At nightfall, on the first day of the war, there were exchanges of fire around the government quarter, with Russian forces making two attempts to break in. Assault rifles and bulletproof vests were brought in for Zelenski and his aides amid chaotic scenes. “It was a real madhouse,” Oleksi Arestovich, one of the president’s top advisers, recalled to the US magazine. “Automatic weapons for everyone.” Zelenskiy memorably refused the American offer to leave the country – “I need ammunition, not transport” – and, after dark on February 25, released a video to confirm that he and his officials were alive. “We are here,” they said.

A numerical advantage that Moscow did not know how to take advantage of

Zelenski has been criticized for being slow to react to Russian troop movements and Western warnings. Ukrainian reservists were mobilized only a day before the invasion, on February 23. The president was not “responsible enough and attentive to the information received from the British secret services,” complained a senior Ukrainian parliamentarian. Still, by refusing to go and fighting, Zelenskiy gave Ukraine a foothold around which to rally its resistance.
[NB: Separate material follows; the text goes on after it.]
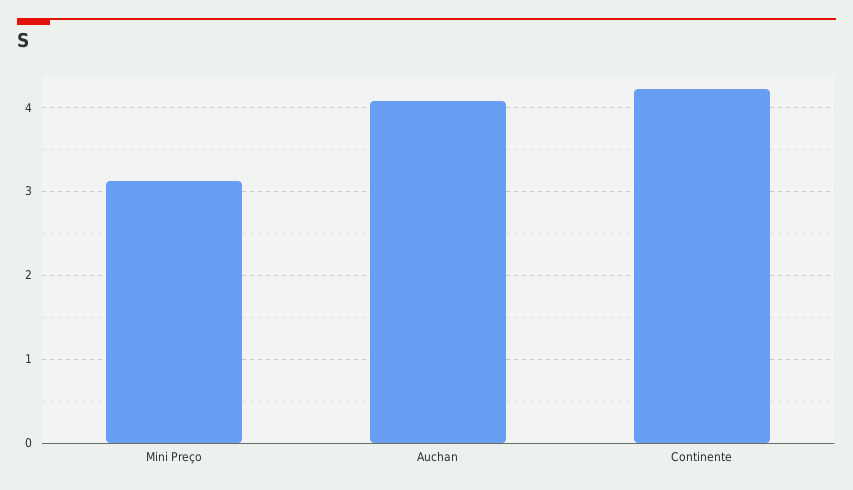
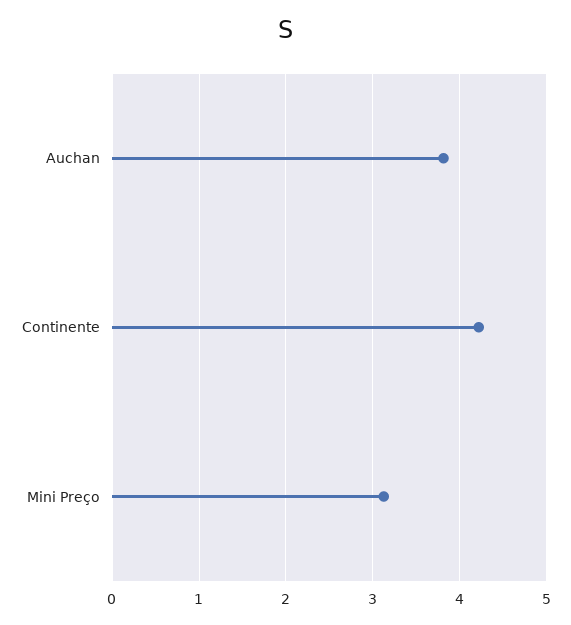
Auchan: 4.1 -> 3.8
The task of attacking Kiev fell to Colonel General Alexander Chaiko and forces from Russia’s Eastern Military District, traditionally “the least capable part of the Russian military,” according to Barros. While the Russian invaders from the south and east adopted more conventional military battle plans suitable for a war, a document recently published by the RUSI study center described the forces heading for Kyiv from Belarus as marching “in administrative column on the road “, as if they were preparing to enter an already pacified city.

With Ukraine’s best forces concentrated in the east, Russia at one point had a staggering 12-to-1 numerical advantage north of Kyiv, according to RUSI. But the Russians, whose tanks and trucks were painted with the invasion symbol (V), could not take advantage of this advantage. Meanwhile, the task of defending the capital fell to three Ukrainian brigades, two of which were artillery, at a time when Kiev’s forces could somewhat withstand Russian heavy artillery.
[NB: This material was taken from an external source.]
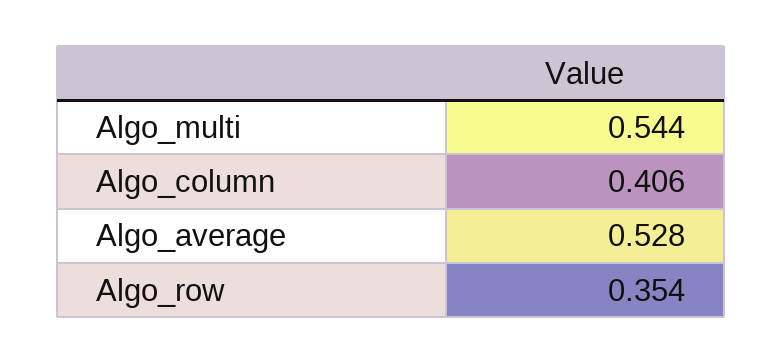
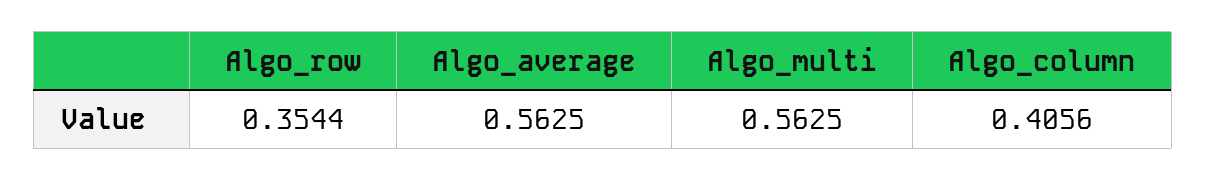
Algo_multi: 0.544 -> 0.5625
Algo_average: 0.528 -> 0.5625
The key to the defense was artillery

While there was no shortage of publicity – accompanied by videos – of the Ukrainians successfully taking down tanks with Javelin missiles and NLAWs, RUSI’s assessment in hindsight is that they were nowhere near enough to make a difference on the battlefield. Instead, the heavy guns were decisive. “Despite the prominence of anti-tank guided weapons in the public narrative, Ukraine thwarted Russia’s attempt to capture Kiev using the massive fire of two artillery brigades,” the thinktank concludes.

After three days of war, the most advanced Russian forces were stopped between Bucea and Irpin, about 20 km northwest of the capital, leaving behind a trail of contorted and smoking remains, described by one of the first reporters to visit- as a “Russian Valley of Death”. The invaders would never advance again. Instead, they remained lined up in a column that wound to the Belarusian border and grew to be 65 kilometers long, an increasingly easy target for Ukrainian counterattacks, which succeeded in creating roadblocks by destroying more and more Russian armored vehicles.

Hit by artillery, ambushed – and even bombed from the air for several days by what was left of the small Ukrainian air force – it became clear that the column aiming for Kiev was suffering too many casualties. Few reinforcements were available, as the full-scale Russian invasion meant that troops were scattered across Ukraine, from Kherson to Kharkov. It was inevitable that the attack on Kiev would be abandoned – and after 35 days it was, which meant that whatever happened next, Ukraine’s existential survival was guaranteed.

The attackers failed because Putin and the Kremlin completely misjudged the situation and their opponents. “The way the Russians designed their campaign and the key assumptions of their military plan fundamentally undermined their chances of success on the battlefield,” Barros explained.